Immer mehr Länder verschärfen aus Angst vor einer rasanten Ausbreitung der Corona-Mutation B.1.1.7 die Maßnamhmen zur Eindämmung der Pandemie
Immer mehr Länder verschärfen aus Angst vor einer rasanten Ausbreitung der Corona-Mutation B.1.1.7 die Maßnamhmen zur Eindämmung der PandemieTim Ireland Xinhua / Eyevine / picturedesk.com
Wegen der Gefahr durch die Corona-Mutation verschärfen immer mehr Länder die Maßnahmen. Nun verhängt Belgien sogar ein "Reiseverbot".

Immer mehr Länder verschärfen aus Angst vor einer rasanten Ausbreitung der Corona-Mutation B.1.1.7 die Maßnahmen zur Eindämmung der Pandemie. Zuletzt verlängerte und verschärfte neben Österreich auch Deutschland den Lockdown. In Spanien wurde in gewissen Regionen ein "Sprechverbot" in den Öffis verhängt. Die Niederlande beschlossen erstmals nach dem Zweiten Weltkrieg eine nächtliche Ausgangssperre. Nun schärft auch Belgien nach.

Im Kampf gegen die Mutationen verbietet Belgien jegliche nicht zwingend notwendigen Reisen. Laut belgischen Medienberichten soll das Verbot vorerst bis Anfang März gelten. Berichtet wurde darüber am Freitag, unmittelbar nach Beratungen von Vertretern des Landes und der Regionen. Mit dem Reiseverbot soll vor allem verhindert werden, dass die Neuinfektionszahlen nach den Karnevalsferien dramatisch in die Höhe schnellen.
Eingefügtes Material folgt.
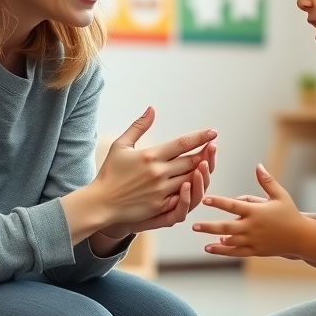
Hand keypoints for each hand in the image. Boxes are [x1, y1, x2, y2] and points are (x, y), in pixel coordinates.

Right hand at [94, 107, 215, 225]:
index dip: (200, 137)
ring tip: (208, 163)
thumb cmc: (110, 173)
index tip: (212, 132)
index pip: (182, 143)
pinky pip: (183, 197)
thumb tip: (151, 109)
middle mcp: (158, 173)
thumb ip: (139, 126)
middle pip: (191, 161)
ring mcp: (161, 191)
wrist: (101, 202)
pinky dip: (192, 189)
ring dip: (202, 171)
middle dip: (205, 153)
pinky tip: (196, 183)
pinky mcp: (161, 206)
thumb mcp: (121, 145)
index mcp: (150, 156)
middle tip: (213, 147)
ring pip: (190, 179)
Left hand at [194, 165, 302, 257]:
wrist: (302, 237)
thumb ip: (267, 181)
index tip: (204, 199)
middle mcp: (252, 227)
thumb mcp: (280, 195)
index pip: (232, 205)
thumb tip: (258, 165)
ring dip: (214, 240)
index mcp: (255, 211)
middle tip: (193, 224)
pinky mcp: (255, 250)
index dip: (217, 202)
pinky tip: (211, 248)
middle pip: (225, 227)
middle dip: (208, 226)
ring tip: (201, 238)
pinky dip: (223, 251)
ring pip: (229, 242)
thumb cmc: (290, 213)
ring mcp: (253, 240)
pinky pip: (236, 252)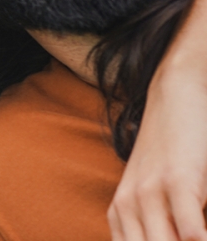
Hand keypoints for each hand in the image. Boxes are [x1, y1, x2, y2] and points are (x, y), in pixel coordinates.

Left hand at [109, 0, 206, 240]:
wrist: (174, 94)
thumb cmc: (174, 150)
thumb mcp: (160, 193)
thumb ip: (159, 224)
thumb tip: (164, 233)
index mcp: (122, 218)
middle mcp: (129, 210)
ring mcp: (151, 195)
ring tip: (198, 240)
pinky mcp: (178, 180)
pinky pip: (191, 227)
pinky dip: (198, 236)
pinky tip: (202, 238)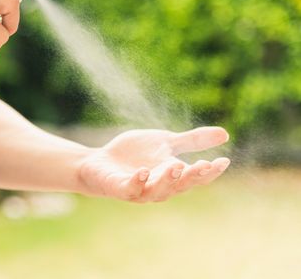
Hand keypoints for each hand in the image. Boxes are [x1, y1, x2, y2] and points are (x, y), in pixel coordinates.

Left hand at [76, 127, 229, 201]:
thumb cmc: (133, 154)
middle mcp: (158, 187)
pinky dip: (137, 181)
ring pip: (157, 190)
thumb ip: (191, 141)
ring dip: (168, 179)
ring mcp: (138, 189)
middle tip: (204, 164)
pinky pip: (130, 189)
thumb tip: (225, 134)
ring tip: (177, 165)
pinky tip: (143, 171)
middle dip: (192, 176)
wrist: (99, 161)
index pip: (195, 177)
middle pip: (179, 186)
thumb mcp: (165, 142)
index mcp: (172, 176)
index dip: (209, 172)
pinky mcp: (118, 188)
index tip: (224, 160)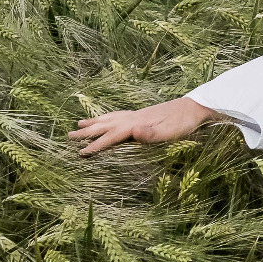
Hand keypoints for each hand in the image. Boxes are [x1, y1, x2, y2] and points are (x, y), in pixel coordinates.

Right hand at [67, 96, 219, 155]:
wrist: (195, 107)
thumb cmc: (183, 124)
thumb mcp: (169, 133)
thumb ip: (150, 134)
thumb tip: (132, 132)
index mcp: (135, 125)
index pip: (110, 137)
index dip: (95, 146)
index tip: (79, 154)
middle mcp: (132, 118)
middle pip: (104, 125)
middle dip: (86, 132)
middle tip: (68, 136)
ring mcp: (137, 114)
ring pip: (109, 118)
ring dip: (94, 122)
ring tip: (79, 123)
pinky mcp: (143, 114)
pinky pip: (118, 115)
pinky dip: (107, 116)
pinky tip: (108, 118)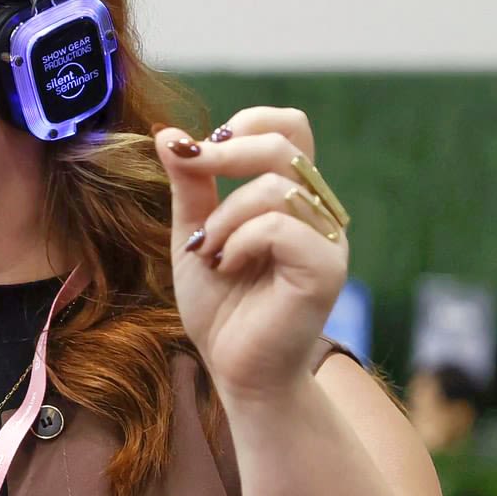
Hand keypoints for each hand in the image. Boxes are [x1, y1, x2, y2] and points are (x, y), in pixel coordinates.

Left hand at [159, 109, 349, 403]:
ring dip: (224, 216)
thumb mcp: (194, 236)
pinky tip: (228, 266)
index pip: (290, 128)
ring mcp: (328, 240)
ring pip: (275, 188)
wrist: (235, 371)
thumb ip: (190, 187)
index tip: (201, 152)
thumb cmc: (221, 308)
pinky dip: (241, 241)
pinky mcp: (326, 270)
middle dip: (225, 154)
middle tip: (187, 175)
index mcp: (292, 198)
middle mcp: (318, 212)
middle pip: (284, 145)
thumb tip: (168, 134)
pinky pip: (281, 228)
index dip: (247, 124)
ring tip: (209, 253)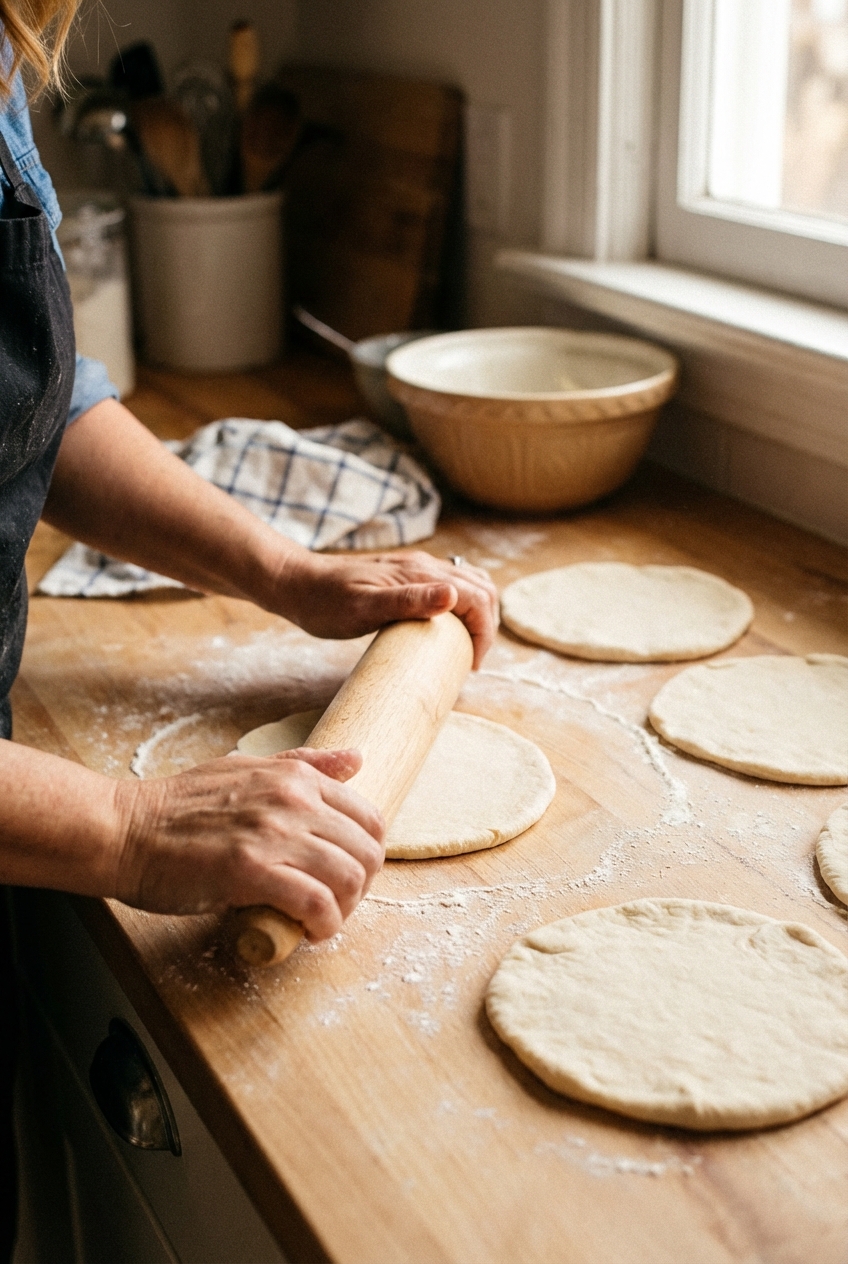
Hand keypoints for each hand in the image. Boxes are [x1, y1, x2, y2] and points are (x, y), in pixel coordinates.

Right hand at [113, 748, 384, 939]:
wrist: (125, 830)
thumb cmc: (180, 806)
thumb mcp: (247, 767)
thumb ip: (303, 764)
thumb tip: (357, 757)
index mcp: (296, 777)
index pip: (370, 817)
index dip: (366, 856)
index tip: (345, 876)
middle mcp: (293, 800)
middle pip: (368, 852)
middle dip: (361, 888)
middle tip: (334, 905)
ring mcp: (273, 834)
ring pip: (349, 879)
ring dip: (344, 912)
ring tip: (319, 922)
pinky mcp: (251, 871)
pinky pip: (316, 903)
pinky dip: (321, 926)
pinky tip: (305, 932)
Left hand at [274, 549, 498, 668]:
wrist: (296, 584)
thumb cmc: (325, 602)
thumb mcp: (363, 608)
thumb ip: (408, 600)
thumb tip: (454, 595)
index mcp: (419, 573)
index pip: (477, 596)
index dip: (484, 632)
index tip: (472, 664)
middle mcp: (424, 566)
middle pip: (481, 588)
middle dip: (486, 625)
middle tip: (472, 661)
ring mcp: (416, 569)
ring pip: (470, 584)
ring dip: (479, 614)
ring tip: (465, 647)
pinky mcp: (406, 577)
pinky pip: (451, 587)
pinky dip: (464, 607)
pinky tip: (447, 628)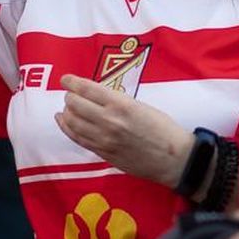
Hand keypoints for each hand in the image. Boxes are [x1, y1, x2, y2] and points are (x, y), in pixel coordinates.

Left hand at [54, 74, 192, 187]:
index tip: (66, 79)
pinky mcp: (102, 153)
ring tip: (68, 107)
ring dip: (67, 112)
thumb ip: (118, 102)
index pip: (87, 89)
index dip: (72, 82)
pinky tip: (64, 121)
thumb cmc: (163, 129)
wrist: (173, 159)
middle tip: (70, 94)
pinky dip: (67, 128)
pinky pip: (78, 138)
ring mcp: (103, 139)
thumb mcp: (141, 106)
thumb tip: (96, 97)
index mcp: (121, 104)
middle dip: (69, 96)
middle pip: (75, 104)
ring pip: (73, 122)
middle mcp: (109, 120)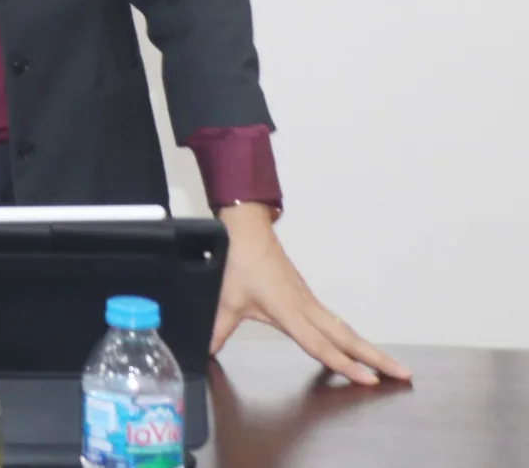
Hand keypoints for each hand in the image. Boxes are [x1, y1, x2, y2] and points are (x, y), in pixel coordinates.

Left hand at [211, 204, 409, 386]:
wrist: (247, 229)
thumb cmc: (238, 260)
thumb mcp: (224, 299)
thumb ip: (216, 330)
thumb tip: (205, 352)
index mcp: (287, 310)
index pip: (320, 345)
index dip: (344, 365)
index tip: (369, 380)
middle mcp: (304, 307)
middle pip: (346, 337)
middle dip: (376, 358)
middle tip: (404, 375)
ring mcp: (308, 301)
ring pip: (343, 328)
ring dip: (368, 348)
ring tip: (393, 367)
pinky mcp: (306, 297)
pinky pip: (334, 321)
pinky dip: (351, 336)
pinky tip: (357, 347)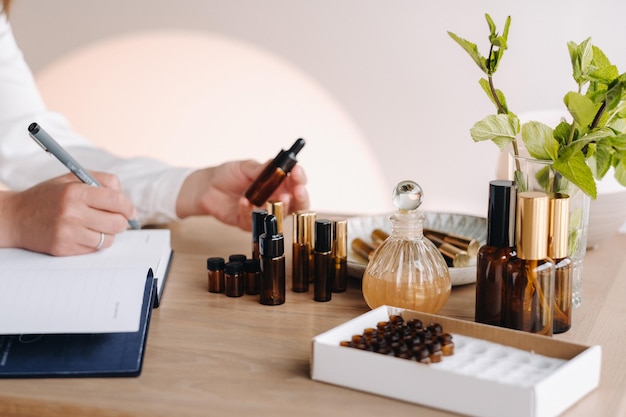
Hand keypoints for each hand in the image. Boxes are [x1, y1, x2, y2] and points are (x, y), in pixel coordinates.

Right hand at [0, 172, 136, 254]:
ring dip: (107, 234)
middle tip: (116, 219)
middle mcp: (72, 213)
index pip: (117, 201)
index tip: (130, 211)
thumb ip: (101, 181)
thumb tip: (125, 197)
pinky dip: (94, 243)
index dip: (128, 207)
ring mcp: (67, 233)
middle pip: (117, 223)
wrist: (16, 217)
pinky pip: (94, 249)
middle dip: (121, 222)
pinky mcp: (64, 249)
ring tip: (96, 226)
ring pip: (108, 239)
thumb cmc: (49, 196)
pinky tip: (83, 234)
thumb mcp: (72, 179)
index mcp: (75, 192)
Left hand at [176, 159, 308, 229]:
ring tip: (278, 198)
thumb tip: (276, 164)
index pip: (296, 183)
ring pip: (280, 216)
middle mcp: (275, 199)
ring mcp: (264, 213)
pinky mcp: (249, 223)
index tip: (297, 172)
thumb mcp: (245, 167)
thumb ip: (261, 168)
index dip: (300, 178)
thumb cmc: (229, 175)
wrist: (207, 187)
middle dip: (300, 198)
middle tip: (297, 191)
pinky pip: (254, 221)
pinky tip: (244, 201)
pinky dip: (250, 211)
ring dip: (281, 207)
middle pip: (297, 204)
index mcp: (279, 184)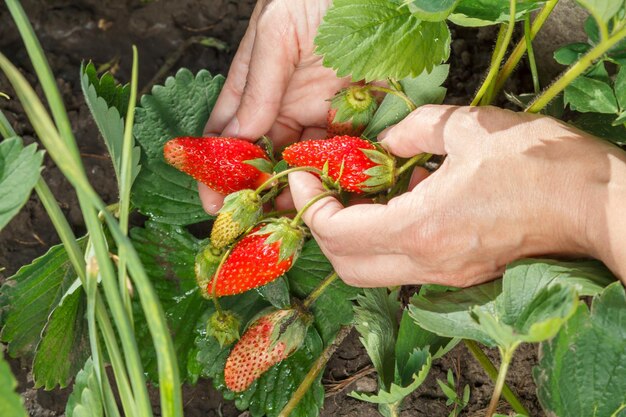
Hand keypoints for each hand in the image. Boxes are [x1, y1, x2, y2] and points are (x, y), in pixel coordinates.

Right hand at [200, 0, 348, 213]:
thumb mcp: (277, 31)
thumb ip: (258, 85)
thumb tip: (237, 134)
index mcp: (259, 84)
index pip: (230, 132)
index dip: (217, 167)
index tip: (210, 202)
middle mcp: (289, 102)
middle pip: (269, 155)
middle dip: (260, 189)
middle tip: (255, 222)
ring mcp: (325, 109)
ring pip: (308, 160)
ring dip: (301, 188)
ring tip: (295, 216)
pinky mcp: (363, 111)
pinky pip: (351, 149)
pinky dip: (343, 173)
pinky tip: (336, 194)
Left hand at [289, 105, 625, 286]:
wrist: (595, 206)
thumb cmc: (540, 165)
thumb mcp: (469, 127)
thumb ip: (414, 130)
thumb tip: (386, 142)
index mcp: (422, 227)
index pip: (338, 232)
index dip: (310, 205)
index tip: (302, 177)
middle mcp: (427, 262)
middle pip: (345, 266)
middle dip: (320, 230)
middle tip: (317, 193)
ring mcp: (444, 275)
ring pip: (371, 273)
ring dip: (349, 239)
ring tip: (352, 197)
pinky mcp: (460, 275)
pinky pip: (402, 267)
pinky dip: (382, 242)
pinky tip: (395, 206)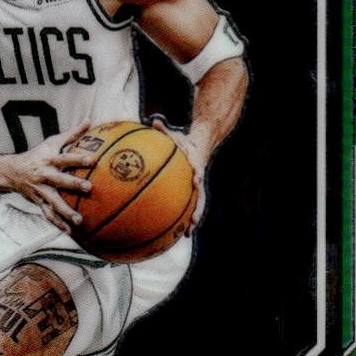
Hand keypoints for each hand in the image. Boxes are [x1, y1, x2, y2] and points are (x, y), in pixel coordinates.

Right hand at [6, 118, 96, 232]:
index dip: (77, 158)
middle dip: (73, 184)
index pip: (64, 157)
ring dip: (66, 212)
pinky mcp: (39, 201)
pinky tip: (69, 231)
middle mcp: (44, 175)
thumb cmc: (38, 154)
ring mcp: (41, 190)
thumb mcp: (52, 142)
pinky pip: (48, 214)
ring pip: (53, 202)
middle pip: (60, 180)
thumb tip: (89, 120)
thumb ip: (72, 134)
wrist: (12, 171)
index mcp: (49, 159)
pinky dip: (58, 223)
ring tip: (79, 221)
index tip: (92, 160)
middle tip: (88, 188)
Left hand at [149, 116, 207, 236]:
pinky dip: (182, 216)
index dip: (197, 175)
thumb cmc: (184, 141)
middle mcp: (198, 178)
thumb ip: (164, 129)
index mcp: (195, 164)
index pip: (198, 170)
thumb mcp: (175, 135)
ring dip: (193, 219)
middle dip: (198, 209)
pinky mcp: (192, 191)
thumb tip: (154, 120)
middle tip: (193, 222)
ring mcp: (196, 186)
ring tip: (187, 234)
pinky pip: (187, 204)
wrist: (201, 145)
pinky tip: (174, 229)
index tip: (196, 181)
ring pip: (197, 205)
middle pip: (201, 196)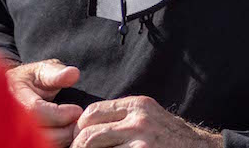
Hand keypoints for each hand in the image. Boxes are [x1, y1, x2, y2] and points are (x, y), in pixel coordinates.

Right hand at [6, 59, 84, 147]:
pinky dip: (55, 143)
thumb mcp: (41, 71)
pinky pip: (40, 146)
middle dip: (64, 130)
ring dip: (61, 139)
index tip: (77, 110)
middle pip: (40, 134)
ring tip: (71, 127)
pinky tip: (62, 134)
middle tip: (78, 122)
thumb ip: (56, 72)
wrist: (13, 92)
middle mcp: (11, 118)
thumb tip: (73, 74)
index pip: (37, 111)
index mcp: (15, 97)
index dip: (61, 114)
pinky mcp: (22, 142)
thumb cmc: (29, 81)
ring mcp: (14, 133)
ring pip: (41, 144)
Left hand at [72, 96, 222, 147]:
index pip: (92, 113)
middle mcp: (138, 119)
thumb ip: (125, 117)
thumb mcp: (150, 118)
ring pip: (93, 147)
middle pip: (87, 133)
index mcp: (137, 105)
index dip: (79, 129)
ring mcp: (141, 140)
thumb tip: (87, 126)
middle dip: (77, 147)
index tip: (77, 141)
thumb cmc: (172, 139)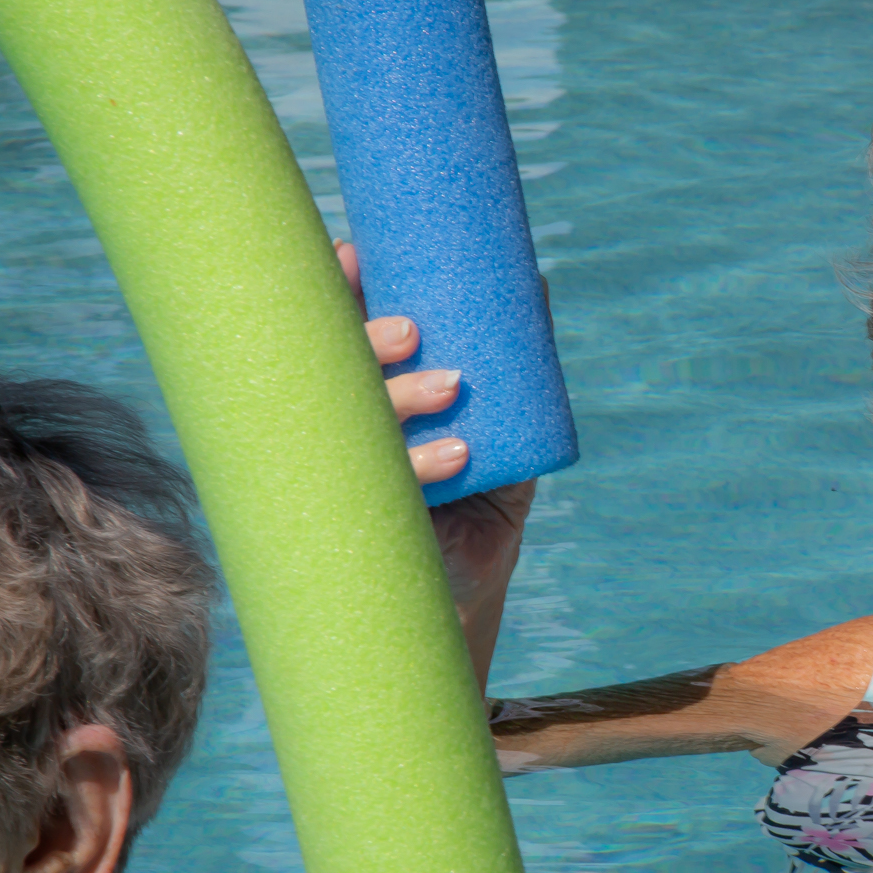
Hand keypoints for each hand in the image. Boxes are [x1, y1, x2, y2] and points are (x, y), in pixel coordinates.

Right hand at [340, 241, 537, 686]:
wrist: (449, 618)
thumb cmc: (473, 522)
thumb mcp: (501, 448)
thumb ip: (519, 383)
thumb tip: (538, 288)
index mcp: (363, 410)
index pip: (334, 341)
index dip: (335, 294)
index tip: (352, 254)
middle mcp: (343, 441)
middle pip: (335, 375)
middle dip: (369, 342)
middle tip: (414, 331)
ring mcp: (346, 482)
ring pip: (353, 423)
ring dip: (400, 397)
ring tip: (453, 387)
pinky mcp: (356, 528)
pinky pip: (377, 488)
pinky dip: (423, 466)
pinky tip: (458, 455)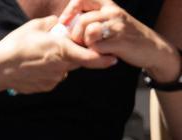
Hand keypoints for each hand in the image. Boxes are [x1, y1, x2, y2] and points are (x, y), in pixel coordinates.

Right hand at [0, 16, 117, 94]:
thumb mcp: (35, 26)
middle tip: (60, 47)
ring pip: (64, 70)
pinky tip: (33, 67)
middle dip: (74, 54)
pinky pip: (52, 78)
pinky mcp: (43, 87)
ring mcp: (52, 79)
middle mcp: (61, 67)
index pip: (91, 57)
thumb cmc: (15, 45)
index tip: (113, 59)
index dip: (104, 58)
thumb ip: (53, 24)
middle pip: (77, 61)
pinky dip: (47, 72)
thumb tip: (60, 23)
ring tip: (39, 57)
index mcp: (62, 50)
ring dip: (58, 63)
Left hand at [62, 0, 181, 80]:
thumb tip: (65, 26)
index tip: (65, 23)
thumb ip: (93, 19)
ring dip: (84, 43)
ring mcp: (118, 26)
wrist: (152, 48)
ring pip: (89, 31)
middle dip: (74, 36)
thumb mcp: (111, 20)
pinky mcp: (120, 42)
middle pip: (82, 20)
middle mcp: (113, 12)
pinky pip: (96, 47)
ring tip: (91, 48)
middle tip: (79, 45)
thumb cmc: (125, 36)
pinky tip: (100, 55)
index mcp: (109, 6)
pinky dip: (93, 53)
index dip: (70, 10)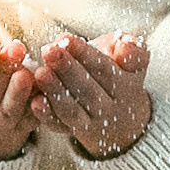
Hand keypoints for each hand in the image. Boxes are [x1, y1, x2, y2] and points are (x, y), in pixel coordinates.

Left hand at [31, 32, 151, 159]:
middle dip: (66, 69)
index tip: (65, 38)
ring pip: (71, 110)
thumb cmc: (120, 71)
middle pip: (87, 90)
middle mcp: (109, 109)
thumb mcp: (135, 58)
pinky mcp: (71, 131)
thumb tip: (124, 52)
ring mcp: (90, 124)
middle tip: (48, 50)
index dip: (84, 54)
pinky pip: (59, 126)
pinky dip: (47, 115)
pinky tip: (35, 101)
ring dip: (54, 91)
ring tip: (40, 72)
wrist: (122, 116)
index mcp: (126, 88)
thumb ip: (134, 50)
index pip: (104, 70)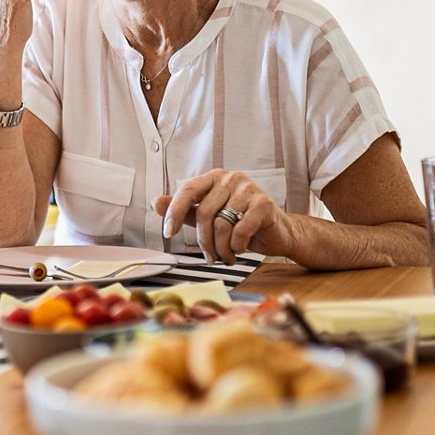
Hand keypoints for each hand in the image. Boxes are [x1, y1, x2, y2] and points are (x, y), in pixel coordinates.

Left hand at [155, 170, 291, 264]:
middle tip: (210, 257)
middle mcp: (231, 178)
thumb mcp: (209, 218)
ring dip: (221, 248)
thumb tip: (156, 202)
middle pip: (204, 212)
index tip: (168, 233)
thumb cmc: (241, 224)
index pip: (187, 190)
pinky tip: (240, 249)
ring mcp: (249, 189)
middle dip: (204, 241)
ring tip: (226, 256)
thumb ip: (185, 211)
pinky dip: (237, 246)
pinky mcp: (264, 204)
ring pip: (221, 224)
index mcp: (214, 178)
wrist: (278, 233)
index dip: (174, 212)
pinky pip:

 Das Verbot umfasst beispielsweise Urlaubsreisen und Freizeitausflüge. Warenverkehr sowie Grenzpendler sollen nicht eingeschränkt werden, heißt es. Jedoch soll es auch Ausnahmen geben.

EU-Staats- und -Regierungschefs für Reiseverbot

Die Mutation breitet sich europaweit immer weiter aus. Wegen der Gefahr durch die Mutanten hatten sich daher die EU-Staats- und -Regierungschefs bereits am Donnerstag darauf geeinigt, nicht notwendige Reisen weitgehend auszubremsen, um eine weitere Ausbreitung zu einzudämmen. Belgien geht mit der "Verbots"-Entscheidung einen Schritt weiter. 

Schon am Mittwoch erläuterte Ministerpräsident Alexander De Croo nämlich, dass man auch bisher dringend von allen vermeidbaren Reisen abgeraten habe, trotzdem aber viele Menschen über Weihnachten das Land verlassen hätten. Nun also das Verbot.